- _WHAT NEEDS TO BE DONE_: Extract all of the entries and give them again, word for word.

- _PROVIDED DATA_:
====================

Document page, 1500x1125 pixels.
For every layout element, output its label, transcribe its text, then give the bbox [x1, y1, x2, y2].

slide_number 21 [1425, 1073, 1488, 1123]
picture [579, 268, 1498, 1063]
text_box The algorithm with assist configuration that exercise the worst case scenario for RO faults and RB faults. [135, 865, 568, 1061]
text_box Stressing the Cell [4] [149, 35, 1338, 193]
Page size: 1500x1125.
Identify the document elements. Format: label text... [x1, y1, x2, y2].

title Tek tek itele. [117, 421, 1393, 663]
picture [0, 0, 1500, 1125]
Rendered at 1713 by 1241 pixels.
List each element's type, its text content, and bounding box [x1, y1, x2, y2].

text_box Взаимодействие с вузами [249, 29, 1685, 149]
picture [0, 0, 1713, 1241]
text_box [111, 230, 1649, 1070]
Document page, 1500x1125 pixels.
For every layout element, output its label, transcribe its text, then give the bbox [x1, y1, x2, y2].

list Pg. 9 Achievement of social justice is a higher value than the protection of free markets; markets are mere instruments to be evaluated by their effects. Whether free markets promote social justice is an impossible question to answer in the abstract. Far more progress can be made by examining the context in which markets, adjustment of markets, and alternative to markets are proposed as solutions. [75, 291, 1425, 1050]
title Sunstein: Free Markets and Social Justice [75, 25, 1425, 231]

====================

- _ANSWER BOX_:
Document page, 1500x1125 pixels.
For every layout element, output its label, transcribe its text, then give the bbox [x1, y1, x2, y2].

slide_number 21 [1425, 1073, 1488, 1123]
picture [579, 268, 1498, 1063]
text_box The algorithm with assist configuration that exercise the worst case scenario for RO faults and RB faults. [135, 865, 568, 1061]
text_box Stressing the Cell [4] [149, 35, 1338, 193]
Page size: 1500x1125.
Identify the document elements. Format: label text... [x1, y1, x2, y2].

title Tek tek itele. [117, 421, 1393, 663]
picture [0, 0, 1500, 1125]
Rendered at 1713 by 1241 pixels.
List each element's type, its text content, and bounding box [x1, y1, x2, y2].

text_box Взаимодействие с вузами [249, 29, 1685, 149]
picture [0, 0, 1713, 1241]
text_box [111, 230, 1649, 1070]
Document page, 1500x1125 pixels.
For every layout element, output its label, transcribe its text, then give the bbox [x1, y1, x2, y2].

list Pg. 9 Achievement of social justice is a higher value than the protection of free markets; markets are mere instruments to be evaluated by their effects. Whether free markets promote social justice is an impossible question to answer in the abstract. Far more progress can be made by examining the context in which markets, adjustment of markets, and alternative to markets are proposed as solutions. [75, 291, 1425, 1050]
title Sunstein: Free Markets and Social Justice [75, 25, 1425, 231]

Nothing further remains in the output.